For regulatory and compliance applications, model selection can be guided by specific risk profiles: omission-dominant systems are unsuitable for contractual enforceability, while invention-dominant systems may be deployed for liability-sensitive workflows with robust human review. The framework also lays the groundwork for more nuanced agent designs in AI auditing, moving away from generic multi-agent pipelines toward per-type calibration.
Future Directions
Key extensions include:
- Generalisation studies across jurisdictions and document types to verify the stability of the typed gap and RDI.
- Evaluation in retrieval-augmented setups, where additional failure modes interplay with clause extraction quality.
- Development of human-validated evaluation judges to refine RDI's cardinal interpretation and eliminate judge-dependence noise.
- Minimal-prompt and ablation studies of generic vs. typed calibration debate pipelines.

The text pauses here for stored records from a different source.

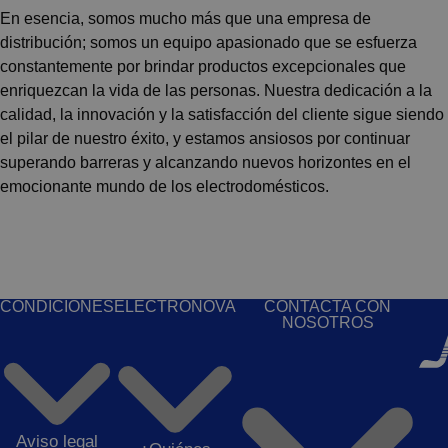
En esencia, somos mucho más que una empresa de
distribución; somos un equipo apasionado que se esfuerza
constantemente por brindar productos excepcionales que
enriquezcan la vida de las personas. Nuestra dedicación a la
calidad, la innovación y la satisfacción del cliente sigue siendo
el pilar de nuestro éxito, y estamos ansiosos por continuar
superando barreras y alcanzando nuevos horizontes en el
emocionante mundo de los electrodomésticos.
CONDICIONES
ELECTRONOVA
CONTACTA CON
NOSOTROS
Aviso legal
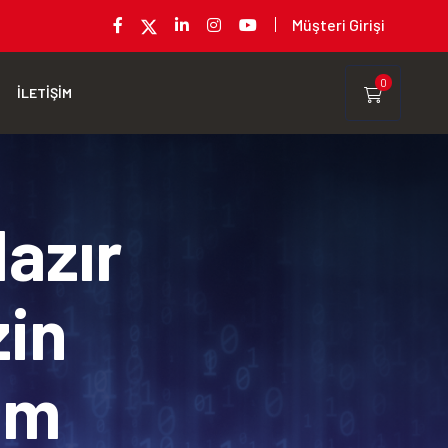
Müşteri Girişi
0
İLETİŞİM
Hazır
zin
rım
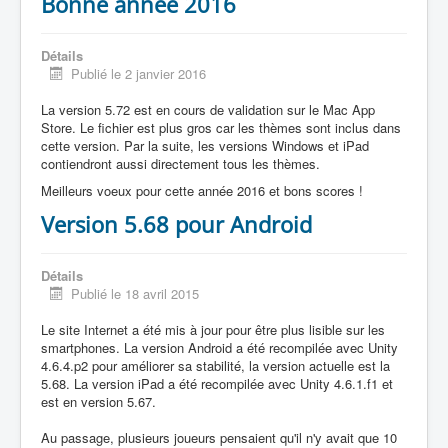
Bonne année 2016
Détails
Publié le 2 janvier 2016
La version 5.72 est en cours de validation sur le Mac App
Store. Le fichier est plus gros car les thèmes sont inclus dans
cette version. Par la suite, les versions Windows et iPad
contiendront aussi directement tous les thèmes.
Meilleurs voeux pour cette année 2016 et bons scores !
Version 5.68 pour Android
Détails
Publié le 18 avril 2015
Le site Internet a été mis à jour pour être plus lisible sur les
smartphones. La version Android a été recompilée avec Unity
4.6.4.p2 pour améliorer sa stabilité, la version actuelle est la
5.68. La version iPad a été recompilée avec Unity 4.6.1.f1 et
est en version 5.67.
Au passage, plusieurs joueurs pensaient qu'il n'y avait que 10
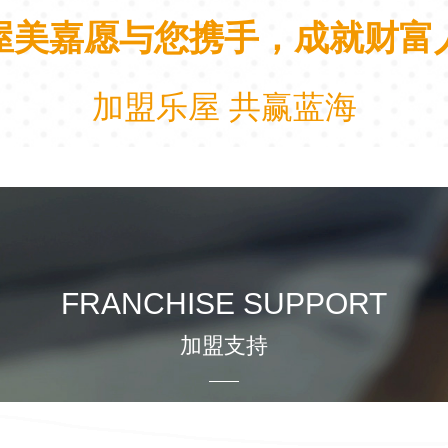
屋美嘉愿与您携手，成就财富
加盟乐屋 共赢蓝海
FRANCHISE SUPPORT
加盟支持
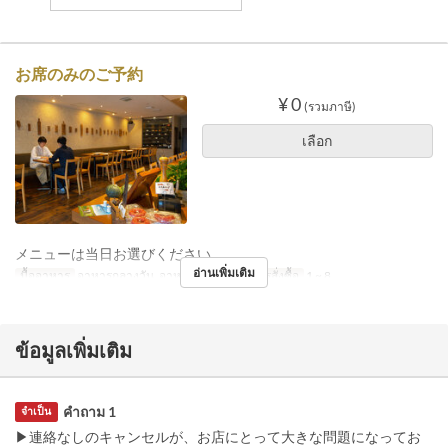
お席のみのご予約
¥ 0
(รวมภาษี)
เลือก
メニューは当日お選びください。
อ่านเพิ่มเติม
มื้ออาหาร
อาหารกลางวัน, อาหารเย็น
จำกัดการสั่งซื้อ
1 ~ 8
ข้อมูลเพิ่มเติม
คำถาม 1
จำเป็น
▶連絡なしのキャンセルが、お店にとって大きな問題になってお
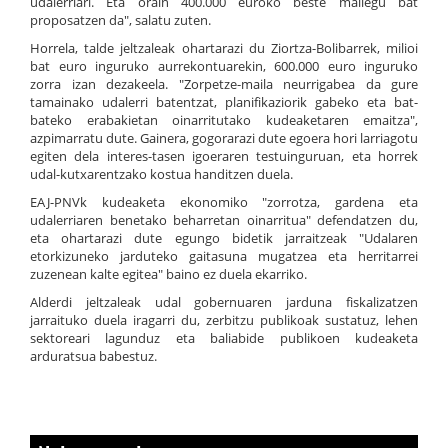
udalerriari. Eta orain 400.000 euroko beste mailegu bat
proposatzen da", salatu zuten.
Horrela, talde jeltzaleak ohartarazi du Ziortza-Bolibarrek, milioi
bat euro inguruko aurrekontuarekin, 600.000 euro inguruko
zorra izan dezakeela. "Zorpetze-maila neurrigabea da gure
tamainako udalerri batentzat, planifikaziorik gabeko eta bat-
bateko erabakietan oinarritutako kudeaketaren emaitza",
azpimarratu dute. Gainera, gogorarazi dute egoera hori larriagotu
egiten dela interes-tasen igoeraren testuinguruan, eta horrek
udal-kutxarentzako kostua handitzen duela.
EAJ-PNVk kudeaketa ekonomiko "zorrotza, gardena eta
udalerriaren benetako beharretan oinarritua" defendatzen du,
eta ohartarazi dute egungo bidetik jarraitzeak "Udalaren
etorkizuneko jarduteko gaitasuna mugatzea eta herritarrei
zuzenean kalte egitea" baino ez duela ekarriko.
Alderdi jeltzaleak udal gobernuaren jarduna fiskalizatzen
jarraituko duela iragarri du, zerbitzu publikoak sustatuz, lehen
sektoreari lagunduz eta baliabide publikoen kudeaketa
arduratsua babestuz.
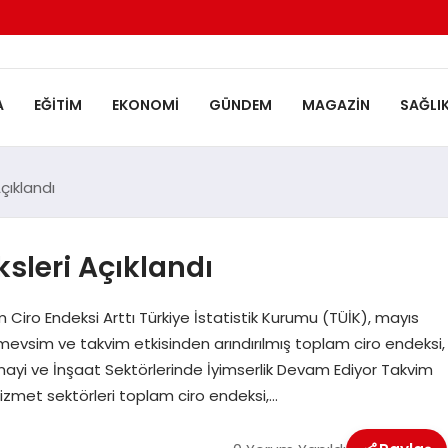
A
EĞITIM
EKONOMI
GÜNDEM
MAGAZIN
SAĞLI
çıklandı
sleri Açıklandı
 Ciro Endeksi Arttı Türkiye İstatistik Kurumu (TÜİK), mayıs
e, mevsim ve takvim etkisinden arındırılmış toplam ciro endeksi,
nayi ve İnşaat Sektörlerinde İyimserlik Devam Ediyor Takvim
 hizmet sektörleri toplam ciro endeksi,…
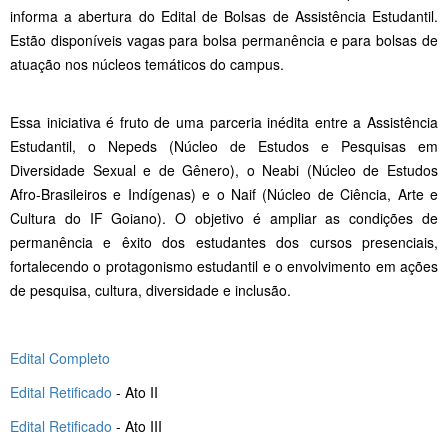
informa a abertura do Edital de Bolsas de Assistência Estudantil.
Estão disponíveis vagas para bolsa permanência e para bolsas de
atuação nos núcleos temáticos do campus.
Essa iniciativa é fruto de uma parceria inédita entre a Assistência
Estudantil, o Nepeds (Núcleo de Estudos e Pesquisas em
Diversidade Sexual e de Gênero), o Neabi (Núcleo de Estudos
Afro-Brasileiros e Indígenas) e o Naif (Núcleo de Ciência, Arte e
Cultura do IF Goiano). O objetivo é ampliar as condições de
permanência e êxito dos estudantes dos cursos presenciais,
fortalecendo o protagonismo estudantil e o envolvimento em ações
de pesquisa, cultura, diversidade e inclusão.
Edital Completo
Edital Retificado
- Ato II
Edital Retificado
- Ato III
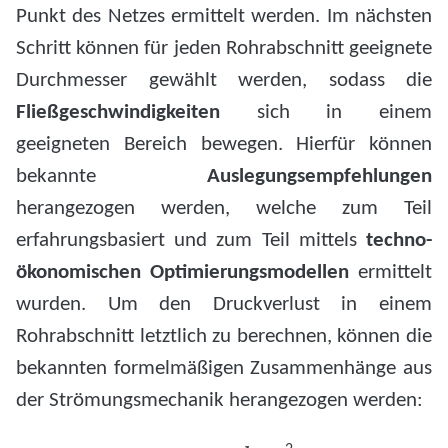
Punkt des Netzes ermittelt werden. Im nächsten
Schritt können für jeden Rohrabschnitt geeignete
Durchmesser gewählt werden, sodass die
Fließgeschwindigkeiten
sich in einem
geeigneten Bereich bewegen. Hierfür können
bekannte
Auslegungsempfehlungen
herangezogen werden, welche zum Teil
erfahrungsbasiert und zum Teil mittels
techno-
ökonomischen Optimierungsmodellen
ermittelt
wurden. Um den Druckverlust in einem
Rohrabschnitt letztlich zu berechnen, können die
bekannten formelmäßigen Zusammenhänge aus
der Strömungsmechanik herangezogen werden:
Δ
p
V
=
λ
l
d
ρ
v
2
2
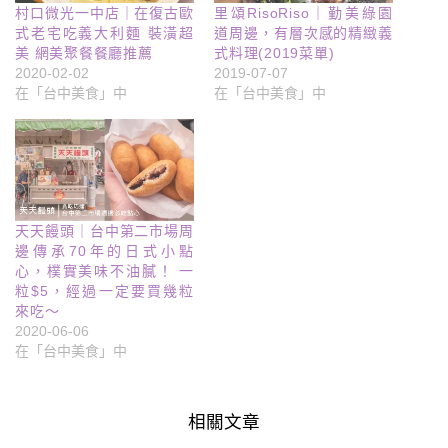
村口微光一中店｜在復古歐
里頌RisoRiso｜勤美綠園
式老宅吃義大利麵 裝潢超
道周邊，有層次感的精緻義
美 網美聚餐餐廳推薦
式料理(2019菜單)
2020-02-02
2019-07-07
在「台中美食」中
在「台中美食」中
天天饅頭｜台中第二市場周
邊傳承70年的日式小點
心，樸實美味不油膩！ 一
粒$5，經過一定要買幾粒
來吃～
2020-06-06
在「台中美食」中
相關文章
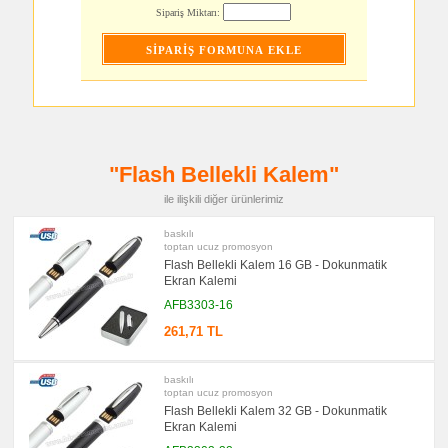
Şarj
Sipariş Miktarı:
Kablosu
promosyon
Saat
promosyon
Kalem
promosyon
Kalem
Seti
"Flash Bellekli Kalem"
promosyon
Kalemlik
ile ilişkili diğer ürünlerimiz
promosyon
Kartvizitlik
baskılı
promosyon
toptan ucuz promosyon
Radyo
Flash Bellekli Kalem 16 GB - Dokunmatik
Ekran Kalemi
promosyon
Takvim
AFB3303-16
&
Bloknot
261,71 TL
promosyon
Bardak
Altlığı
baskılı
&
toptan ucuz promosyon
Para
Tabağı
Flash Bellekli Kalem 32 GB - Dokunmatik
Ekran Kalemi
promosyon
Evrak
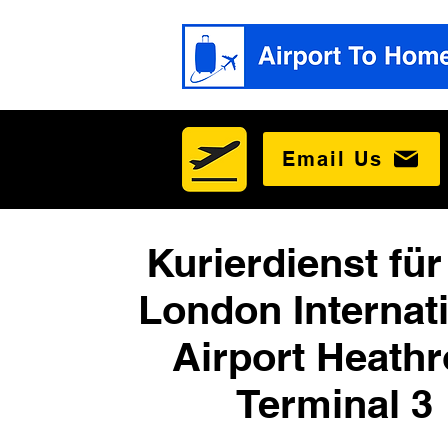
Email Us
Kurierdienst für
London Internat
Airport Heath
Terminal 3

Broader investigation into how legal AI frameworks can leverage these diagnostics for risk disclosures, governance, and human-in-the-loop review is warranted, especially as deployment scales into adversarial or high-compliance environments.
Conclusion
LegalHalluLens provides robust evidence that aggregate hallucination metrics are inadequate for legal AI deployment decisions, unveiling a consistent and substantial 38–41 percentage point typed gap and directional risk profiles obscured by aggregate reporting. Typed hallucination profiles and RDI are actionable diagnostics, enabling practitioners to calibrate mitigation strategies and agent design. The calibrated debate pipeline demonstrates practical gains: a 45% reduction in fabricated clause detections and strong concentration of improvements on the claim types where risk is highest. For trustworthy legal AI, evaluation and mitigation must be typologically and directionally specific.